If you are looking for a prototypical American restaurant in this week that started with Independence Day, you could do worse than Gogi. Gogi brings to Maine a trend that began when second-generation Korean hipsters in Los Angeles appropriated the taco trucks that first-generation Mexican immigrants developed to feed the temporary and undocumented immigrants doing day-work in Southern California. That's an only-in-America story right there. Further, Gogi does it in a West End space recently occupied by a French-Canadian resto-bar and a family-run Somali joint, reminding you both of the pleasures of multiculturalism and the risks inherent in the American tradition of entrepreneurialism.
Gogi stands a good chance of surviving these risks. Yes, they are chasing a trend, which is a strategy that is profoundly American. As Tocqueville noted, in the absence of traditional and stable sources of authority, Americans will defer to the tastes of the public opinion, wherever those tastes alight. And the trend Gogi follows is a good one — cheap, quick, and ingenious. The essence of this trend is the Korean taco, and it is the popularity of their tacos that will likely determine Gogi's fate.
The Korean taco, at its best, offers something a little lighter and sour-zingier than its Mexican cousins. For about $3 a pop, Gogi's tacos do the job pretty well. They come in about seven varieties, many of which have a lot in common. Most of the tacos are topped with chopped lettuce and veggies and a brown sauce that offers an ambiguous and intriguing mix of flavors, including ginger and garlic. The portion of meat per taco is not exactly generous, but it is not negligible either.

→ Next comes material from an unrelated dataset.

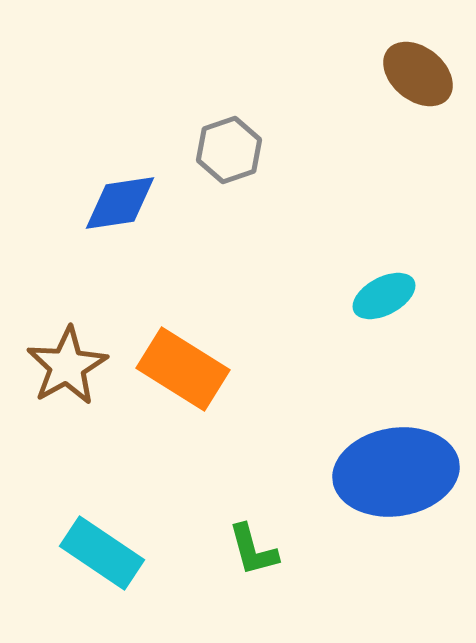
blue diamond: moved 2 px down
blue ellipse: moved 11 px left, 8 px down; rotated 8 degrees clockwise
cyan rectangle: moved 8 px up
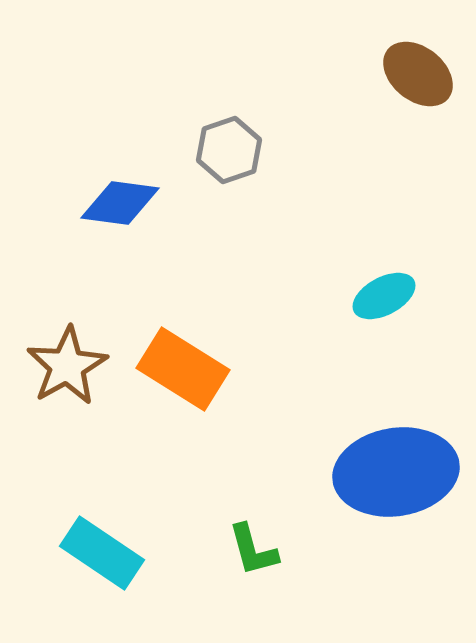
blue diamond: rotated 16 degrees clockwise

There is enough pulled pork, for example, to appreciate the way the blend of spices (especially garlic, soy, and sesame) give it a Korean character distinct from Mexican or Southern versions. The mix of chopped vegetables on top is mostly dark lettuce, but with a nice cilantro brightness and some crunchy radish, cabbage, onion, and bean sprouts. Perched on a thin layer of cucumber slices is a cool dollop of garlicky brown sauce. The short rib was a bit chewier, in the Korean style, but still plenty tender, with an aroma of five-spice. The shrimp taco seemed less Korean —sweet little Maine shrimp grilled with spices that smelled Cajun. A fish taco was downright familiar — fried pieces of white fish topped with a cool cucumber sauce.
Gogi is using corn tortillas that are not freshly made (the kitchen confirms they're bought pre-made), but are not bad either. The dilemma is that they are doubling them up to help you avoid the mess of disintegrated tacos. But two layers of middling cornmeal is a bit much, so your best strategy is to slide your inner tortilla along, pushing a bitable section beyond the sheath of the outer, eating only the one tortilla with your taco. This wastes a tortilla, it's true. But it also allows you to engage in the American tradition of subsidizing the corn industry, currently reeling from disturbing allegations that its syrup is basically poison, and its ethanol doesn't help the environment much. You can also get your taco wrapped in lettuce — actually a traditional Korean way to serve grilled meat at lunch.